Records provided:
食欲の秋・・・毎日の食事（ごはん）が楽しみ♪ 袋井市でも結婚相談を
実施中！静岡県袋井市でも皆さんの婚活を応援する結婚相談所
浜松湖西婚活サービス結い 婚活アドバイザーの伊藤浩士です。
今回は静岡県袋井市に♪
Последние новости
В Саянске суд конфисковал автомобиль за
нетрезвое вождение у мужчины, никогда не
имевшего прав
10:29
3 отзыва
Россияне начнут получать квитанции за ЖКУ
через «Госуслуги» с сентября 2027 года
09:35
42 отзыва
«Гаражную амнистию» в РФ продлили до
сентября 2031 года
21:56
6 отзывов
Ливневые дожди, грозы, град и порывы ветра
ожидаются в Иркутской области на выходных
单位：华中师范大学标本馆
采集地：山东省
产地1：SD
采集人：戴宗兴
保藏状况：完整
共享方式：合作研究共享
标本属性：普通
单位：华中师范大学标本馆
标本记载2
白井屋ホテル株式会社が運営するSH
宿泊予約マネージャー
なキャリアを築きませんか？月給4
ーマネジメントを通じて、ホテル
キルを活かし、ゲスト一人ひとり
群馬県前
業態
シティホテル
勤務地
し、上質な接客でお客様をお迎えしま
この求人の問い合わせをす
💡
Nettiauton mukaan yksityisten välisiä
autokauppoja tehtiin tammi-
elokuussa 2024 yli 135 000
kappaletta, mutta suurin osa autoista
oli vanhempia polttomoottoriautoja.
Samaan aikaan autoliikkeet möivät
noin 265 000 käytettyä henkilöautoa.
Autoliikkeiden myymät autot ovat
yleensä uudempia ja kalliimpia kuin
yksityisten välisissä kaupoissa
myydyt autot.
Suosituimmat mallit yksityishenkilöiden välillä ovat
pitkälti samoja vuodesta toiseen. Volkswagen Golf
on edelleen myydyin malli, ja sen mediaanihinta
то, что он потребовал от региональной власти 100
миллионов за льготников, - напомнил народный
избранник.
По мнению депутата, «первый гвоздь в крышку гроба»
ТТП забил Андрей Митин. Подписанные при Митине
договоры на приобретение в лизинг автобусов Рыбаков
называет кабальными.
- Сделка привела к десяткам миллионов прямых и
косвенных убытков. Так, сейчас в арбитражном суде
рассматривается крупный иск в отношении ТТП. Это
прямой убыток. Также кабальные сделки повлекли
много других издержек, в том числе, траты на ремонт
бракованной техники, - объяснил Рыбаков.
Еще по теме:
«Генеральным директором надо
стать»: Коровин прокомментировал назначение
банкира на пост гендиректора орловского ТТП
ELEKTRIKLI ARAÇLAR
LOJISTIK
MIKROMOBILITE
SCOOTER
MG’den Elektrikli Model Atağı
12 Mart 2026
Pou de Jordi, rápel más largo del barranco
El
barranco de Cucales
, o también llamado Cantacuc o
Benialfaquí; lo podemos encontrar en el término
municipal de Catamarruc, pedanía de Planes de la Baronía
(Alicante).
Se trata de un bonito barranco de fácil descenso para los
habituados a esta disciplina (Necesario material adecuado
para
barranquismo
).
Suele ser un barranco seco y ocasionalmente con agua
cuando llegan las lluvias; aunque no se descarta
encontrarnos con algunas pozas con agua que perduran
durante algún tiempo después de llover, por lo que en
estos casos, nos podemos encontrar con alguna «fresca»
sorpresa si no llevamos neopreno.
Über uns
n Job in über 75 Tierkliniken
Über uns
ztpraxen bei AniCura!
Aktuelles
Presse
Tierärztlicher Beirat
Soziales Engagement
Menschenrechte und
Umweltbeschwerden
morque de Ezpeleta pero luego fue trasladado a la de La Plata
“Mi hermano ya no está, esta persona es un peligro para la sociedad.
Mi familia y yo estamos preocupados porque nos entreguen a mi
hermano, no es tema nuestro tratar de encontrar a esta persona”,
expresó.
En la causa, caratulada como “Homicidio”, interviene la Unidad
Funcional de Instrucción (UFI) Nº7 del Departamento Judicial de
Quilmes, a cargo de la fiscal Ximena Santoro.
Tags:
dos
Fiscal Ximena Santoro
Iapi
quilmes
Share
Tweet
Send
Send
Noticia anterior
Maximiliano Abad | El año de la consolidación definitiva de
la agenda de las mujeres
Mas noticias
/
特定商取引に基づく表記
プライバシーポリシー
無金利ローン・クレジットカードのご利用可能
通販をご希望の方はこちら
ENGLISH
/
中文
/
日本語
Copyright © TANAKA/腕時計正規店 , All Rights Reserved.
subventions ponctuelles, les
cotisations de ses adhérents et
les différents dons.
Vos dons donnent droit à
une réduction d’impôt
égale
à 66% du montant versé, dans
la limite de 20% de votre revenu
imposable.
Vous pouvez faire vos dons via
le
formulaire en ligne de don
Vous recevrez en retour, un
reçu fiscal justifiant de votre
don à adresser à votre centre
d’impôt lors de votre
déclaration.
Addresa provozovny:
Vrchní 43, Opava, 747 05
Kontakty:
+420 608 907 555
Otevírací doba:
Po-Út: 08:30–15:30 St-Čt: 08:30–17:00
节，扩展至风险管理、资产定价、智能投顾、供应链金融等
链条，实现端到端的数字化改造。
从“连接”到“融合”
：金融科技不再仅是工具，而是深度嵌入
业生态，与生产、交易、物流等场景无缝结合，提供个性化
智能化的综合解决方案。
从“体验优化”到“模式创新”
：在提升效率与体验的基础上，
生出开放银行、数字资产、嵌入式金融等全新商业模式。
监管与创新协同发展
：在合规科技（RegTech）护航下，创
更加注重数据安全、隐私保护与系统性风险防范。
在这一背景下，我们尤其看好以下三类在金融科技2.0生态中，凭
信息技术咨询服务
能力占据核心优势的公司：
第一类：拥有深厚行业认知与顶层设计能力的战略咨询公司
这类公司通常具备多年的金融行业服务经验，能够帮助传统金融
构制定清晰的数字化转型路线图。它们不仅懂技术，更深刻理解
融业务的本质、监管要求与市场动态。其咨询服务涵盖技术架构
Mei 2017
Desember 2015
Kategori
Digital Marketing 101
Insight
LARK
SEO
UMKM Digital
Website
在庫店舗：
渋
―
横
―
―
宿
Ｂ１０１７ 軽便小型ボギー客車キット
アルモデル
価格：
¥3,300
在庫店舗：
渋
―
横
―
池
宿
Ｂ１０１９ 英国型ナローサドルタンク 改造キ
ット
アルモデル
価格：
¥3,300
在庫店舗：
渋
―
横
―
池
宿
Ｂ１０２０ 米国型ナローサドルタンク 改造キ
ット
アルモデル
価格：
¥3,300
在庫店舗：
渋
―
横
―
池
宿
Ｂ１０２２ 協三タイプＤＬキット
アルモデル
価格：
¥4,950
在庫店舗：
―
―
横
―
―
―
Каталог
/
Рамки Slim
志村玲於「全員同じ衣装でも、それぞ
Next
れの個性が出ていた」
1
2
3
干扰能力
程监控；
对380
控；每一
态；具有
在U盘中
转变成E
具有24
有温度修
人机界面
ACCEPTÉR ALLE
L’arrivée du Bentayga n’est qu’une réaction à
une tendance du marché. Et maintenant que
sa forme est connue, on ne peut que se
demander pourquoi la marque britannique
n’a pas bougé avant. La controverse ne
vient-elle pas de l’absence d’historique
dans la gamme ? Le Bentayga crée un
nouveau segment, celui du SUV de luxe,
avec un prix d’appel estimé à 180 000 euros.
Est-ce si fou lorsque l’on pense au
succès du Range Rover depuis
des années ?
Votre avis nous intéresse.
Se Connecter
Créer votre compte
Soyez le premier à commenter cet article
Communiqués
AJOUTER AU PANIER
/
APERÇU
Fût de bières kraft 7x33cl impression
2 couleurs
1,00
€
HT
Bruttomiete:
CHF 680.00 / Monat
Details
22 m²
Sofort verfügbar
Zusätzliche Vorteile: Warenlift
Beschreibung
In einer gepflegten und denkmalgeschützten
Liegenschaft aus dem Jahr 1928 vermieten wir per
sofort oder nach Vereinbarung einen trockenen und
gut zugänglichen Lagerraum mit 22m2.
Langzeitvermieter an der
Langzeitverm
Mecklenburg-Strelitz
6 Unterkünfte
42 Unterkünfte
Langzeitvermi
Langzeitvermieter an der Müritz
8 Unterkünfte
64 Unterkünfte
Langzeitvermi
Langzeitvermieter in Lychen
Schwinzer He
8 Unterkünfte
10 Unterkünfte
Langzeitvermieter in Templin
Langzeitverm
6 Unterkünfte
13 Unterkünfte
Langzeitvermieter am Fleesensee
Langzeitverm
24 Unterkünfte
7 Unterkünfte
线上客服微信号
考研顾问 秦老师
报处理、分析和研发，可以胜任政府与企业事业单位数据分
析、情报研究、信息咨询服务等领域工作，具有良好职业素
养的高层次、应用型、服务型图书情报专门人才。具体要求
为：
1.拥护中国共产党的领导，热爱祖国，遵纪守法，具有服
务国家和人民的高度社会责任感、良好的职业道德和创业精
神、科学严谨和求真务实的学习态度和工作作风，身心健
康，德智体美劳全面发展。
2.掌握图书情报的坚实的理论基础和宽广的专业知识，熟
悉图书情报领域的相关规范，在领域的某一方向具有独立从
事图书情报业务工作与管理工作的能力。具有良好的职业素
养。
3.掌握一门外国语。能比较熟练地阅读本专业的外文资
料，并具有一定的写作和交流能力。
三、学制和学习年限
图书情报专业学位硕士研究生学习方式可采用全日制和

Assigned task:
Stop at the line containing "сентября 2031 года". Please print exactly every line before it from the start of the records, plus that line itself, and nothing else.

Solved exercise:
食欲の秋・・・毎日の食事（ごはん）が楽しみ♪ 袋井市でも結婚相談を
実施中！静岡県袋井市でも皆さんの婚活を応援する結婚相談所
浜松湖西婚活サービス結い 婚活アドバイザーの伊藤浩士です。
今回は静岡県袋井市に♪
Последние новости
В Саянске суд конфисковал автомобиль за
нетрезвое вождение у мужчины, никогда не
имевшего прав
10:29
3 отзыва
Россияне начнут получать квитанции за ЖКУ
через «Госуслуги» с сентября 2027 года
09:35
42 отзыва
«Гаражную амнистию» в РФ продлили до
сентября 2031 года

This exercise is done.